[[ Supplied data, beginning ]]

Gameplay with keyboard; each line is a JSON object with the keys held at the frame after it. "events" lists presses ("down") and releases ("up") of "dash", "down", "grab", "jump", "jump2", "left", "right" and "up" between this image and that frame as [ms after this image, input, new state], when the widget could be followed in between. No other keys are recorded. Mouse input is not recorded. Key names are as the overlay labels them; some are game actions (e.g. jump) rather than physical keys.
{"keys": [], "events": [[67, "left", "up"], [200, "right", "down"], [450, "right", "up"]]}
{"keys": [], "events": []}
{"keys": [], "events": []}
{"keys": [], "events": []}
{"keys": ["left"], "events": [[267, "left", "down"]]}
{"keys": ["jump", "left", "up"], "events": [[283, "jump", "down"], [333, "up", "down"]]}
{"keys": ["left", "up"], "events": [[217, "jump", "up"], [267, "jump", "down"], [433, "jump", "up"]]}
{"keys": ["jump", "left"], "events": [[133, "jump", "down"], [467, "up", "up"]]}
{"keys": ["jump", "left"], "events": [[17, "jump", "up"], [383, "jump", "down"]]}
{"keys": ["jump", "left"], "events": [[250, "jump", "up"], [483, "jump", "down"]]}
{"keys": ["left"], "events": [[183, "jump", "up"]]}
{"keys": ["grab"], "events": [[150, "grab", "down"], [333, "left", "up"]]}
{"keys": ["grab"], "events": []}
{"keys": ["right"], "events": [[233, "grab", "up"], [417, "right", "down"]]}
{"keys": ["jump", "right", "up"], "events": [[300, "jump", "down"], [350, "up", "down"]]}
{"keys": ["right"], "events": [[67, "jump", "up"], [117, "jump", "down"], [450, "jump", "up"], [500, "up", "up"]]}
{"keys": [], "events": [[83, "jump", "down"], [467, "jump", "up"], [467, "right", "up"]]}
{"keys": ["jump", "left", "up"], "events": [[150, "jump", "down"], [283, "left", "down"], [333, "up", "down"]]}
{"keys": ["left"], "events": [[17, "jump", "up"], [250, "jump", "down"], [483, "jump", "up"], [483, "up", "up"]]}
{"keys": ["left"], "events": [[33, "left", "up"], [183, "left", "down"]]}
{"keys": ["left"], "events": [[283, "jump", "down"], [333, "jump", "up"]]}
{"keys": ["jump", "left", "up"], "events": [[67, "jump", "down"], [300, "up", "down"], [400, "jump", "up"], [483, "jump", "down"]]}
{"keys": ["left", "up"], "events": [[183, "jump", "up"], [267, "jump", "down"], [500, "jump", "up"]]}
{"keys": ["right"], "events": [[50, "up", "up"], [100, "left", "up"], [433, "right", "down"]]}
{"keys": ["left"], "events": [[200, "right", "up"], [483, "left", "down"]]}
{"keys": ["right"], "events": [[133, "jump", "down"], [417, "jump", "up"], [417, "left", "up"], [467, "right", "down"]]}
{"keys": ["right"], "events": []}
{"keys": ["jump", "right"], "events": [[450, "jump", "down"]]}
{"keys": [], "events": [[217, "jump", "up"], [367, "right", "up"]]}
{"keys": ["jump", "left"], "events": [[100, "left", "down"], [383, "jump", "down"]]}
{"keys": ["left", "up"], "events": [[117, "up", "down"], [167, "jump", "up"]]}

[[ Supplied data, end ]]

Scan the data above for the word "grab", then copy every line that holds it.

■ Solved problem:
Gameplay with keyboard; each line is a JSON object with the keys held at the frame after it. "events" lists presses ("down") and releases ("up") of "dash", "down", "grab", "jump", "jump2", "left", "right" and "up" between this image and that frame as [ms after this image, input, new state], when the widget could be followed in between. No other keys are recorded. Mouse input is not recorded. Key names are as the overlay labels them; some are game actions (e.g. jump) rather than physical keys.
{"keys": ["grab"], "events": [[150, "grab", "down"], [333, "left", "up"]]}
{"keys": ["grab"], "events": []}
{"keys": ["right"], "events": [[233, "grab", "up"], [417, "right", "down"]]}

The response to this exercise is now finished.